→ ASSIGNMENT
Could you rewrite the listing below, changing every "scene" to "location" and leaving everything else as it is? Omit the pictures from your version.
####
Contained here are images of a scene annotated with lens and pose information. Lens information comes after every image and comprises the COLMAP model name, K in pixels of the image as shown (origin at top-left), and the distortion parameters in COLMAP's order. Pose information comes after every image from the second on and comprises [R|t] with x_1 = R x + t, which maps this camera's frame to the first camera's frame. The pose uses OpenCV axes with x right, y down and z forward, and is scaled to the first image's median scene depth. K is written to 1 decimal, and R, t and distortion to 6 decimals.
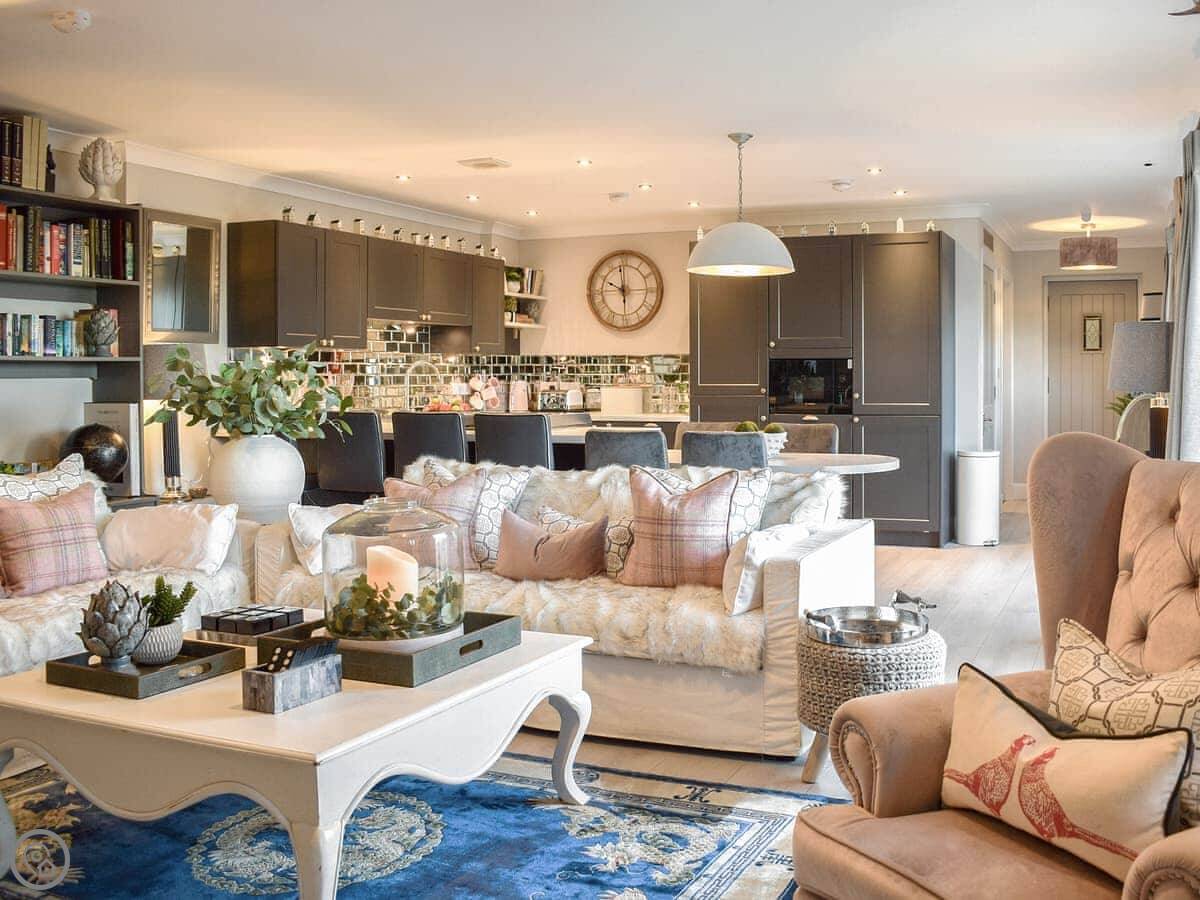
lens RADIAL K [[1100.9, 0, 728.8], [0, 1100.9, 388.5], [0, 0, 1]] dist [-0.068178, 0.007534]
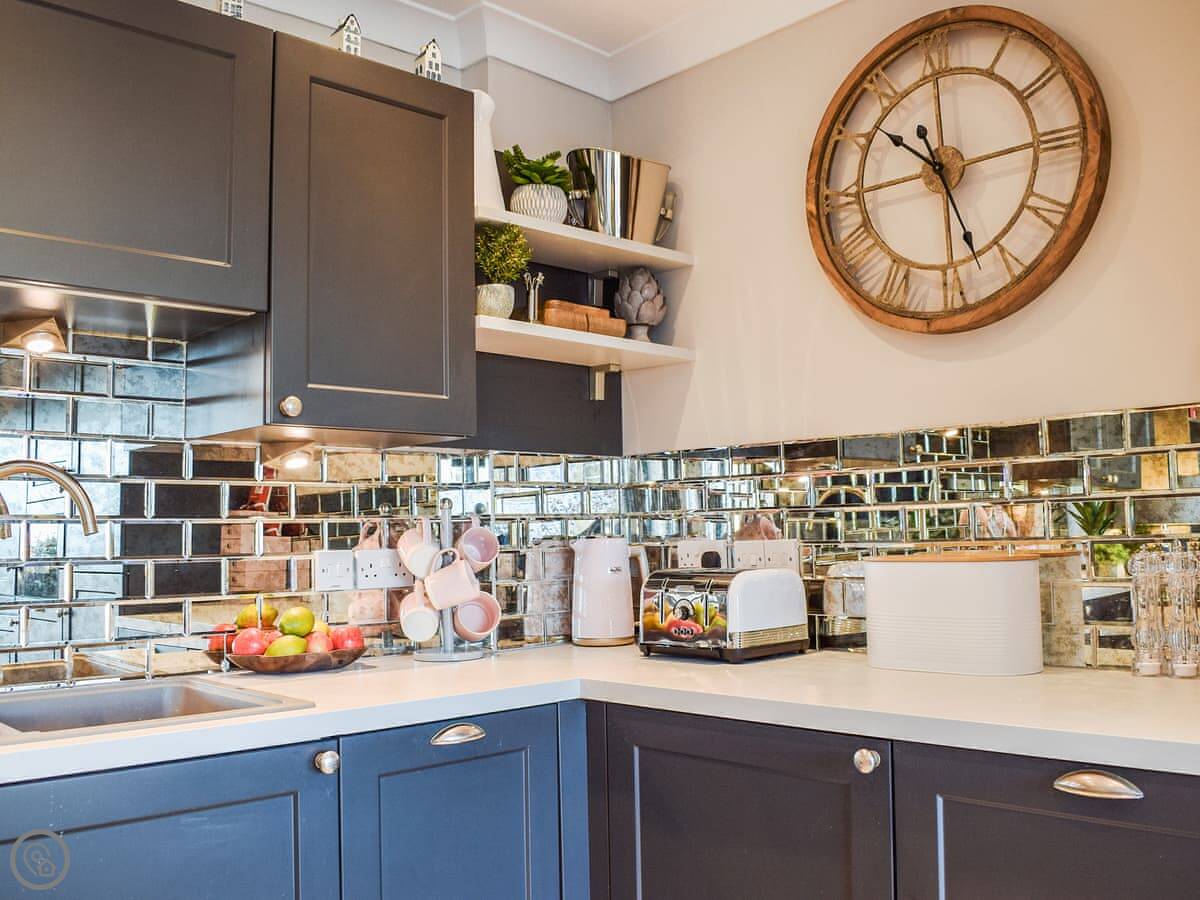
lens RADIAL K [[1127.2, 0, 600.0], [0, 1127.2, 450.0], [0, 0, 1]] dist [-0.097183, 0.011081]
pose [[0.890933, -0.051305, -0.451228, -0.104091], [0.013243, 0.996111, -0.087110, -0.008121], [0.453942, 0.071633, 0.888147, 1.437611]]
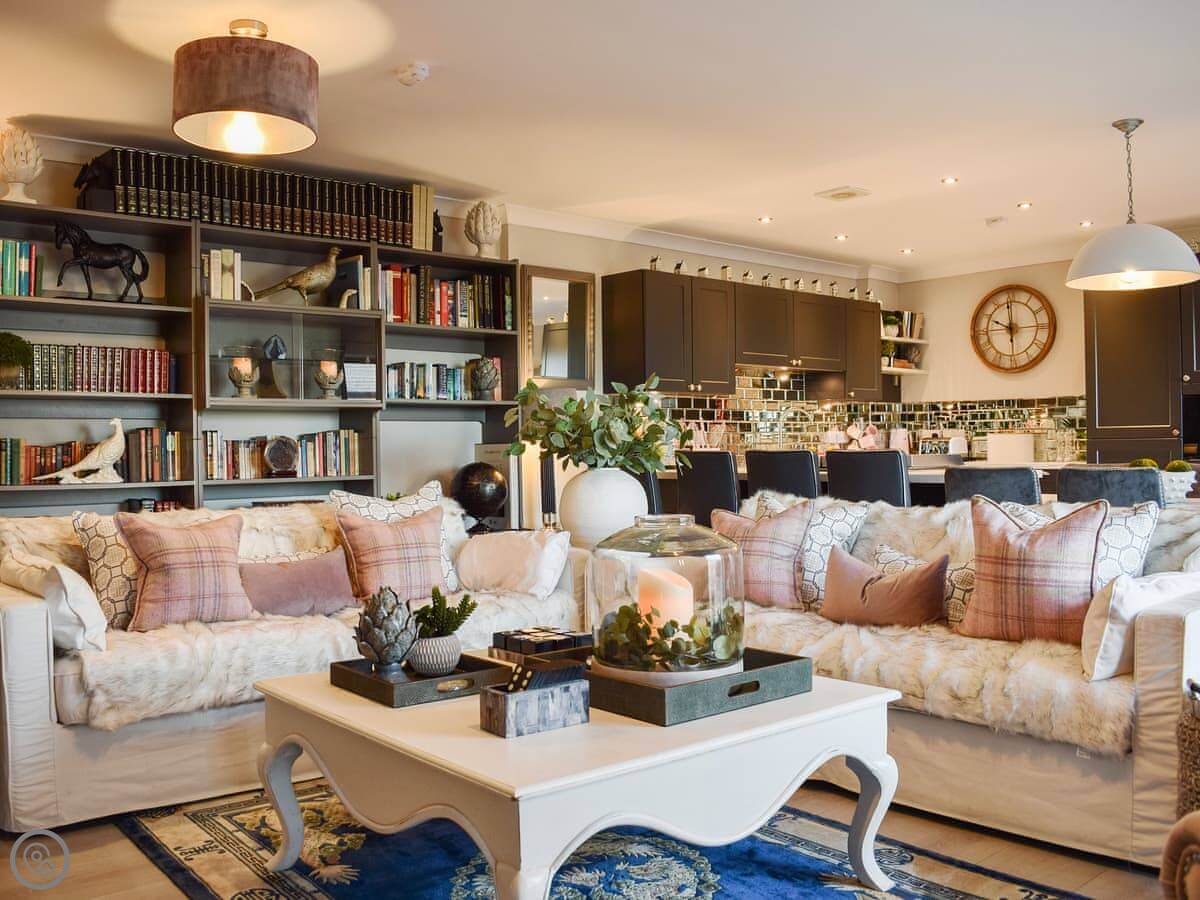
lens RADIAL K [[1054.0, 0, 600.0], [0, 1054.0, 450.0], [0, 0, 1]] dist [-0.088129, 0.013243]
pose [[0.876722, -0.008377, -0.480924, 0.038555], [0.005072, 0.999954, -0.008172, 0.034698], [0.480970, 0.004726, 0.876724, 0.138654]]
####
→ TASK SOLUTION
Contained here are images of a location annotated with lens and pose information. Lens information comes after every image and comprises the COLMAP model name, K in pixels of the image as shown (origin at top-left), and the distortion parameters in COLMAP's order. Pose information comes after every image from the second on and comprises [R|t] with x_1 = R x + t, which maps this camera's frame to the first camera's frame. The pose uses OpenCV axes with x right, y down and z forward, and is scaled to the first image's median location depth. K is written to 1 decimal, and R, t and distortion to 6 decimals.
lens RADIAL K [[1100.9, 0, 728.8], [0, 1100.9, 388.5], [0, 0, 1]] dist [-0.068178, 0.007534]
lens RADIAL K [[1127.2, 0, 600.0], [0, 1127.2, 450.0], [0, 0, 1]] dist [-0.097183, 0.011081]
pose [[0.890933, -0.051305, -0.451228, -0.104091], [0.013243, 0.996111, -0.087110, -0.008121], [0.453942, 0.071633, 0.888147, 1.437611]]
lens RADIAL K [[1054.0, 0, 600.0], [0, 1054.0, 450.0], [0, 0, 1]] dist [-0.088129, 0.013243]
pose [[0.876722, -0.008377, -0.480924, 0.038555], [0.005072, 0.999954, -0.008172, 0.034698], [0.480970, 0.004726, 0.876724, 0.138654]]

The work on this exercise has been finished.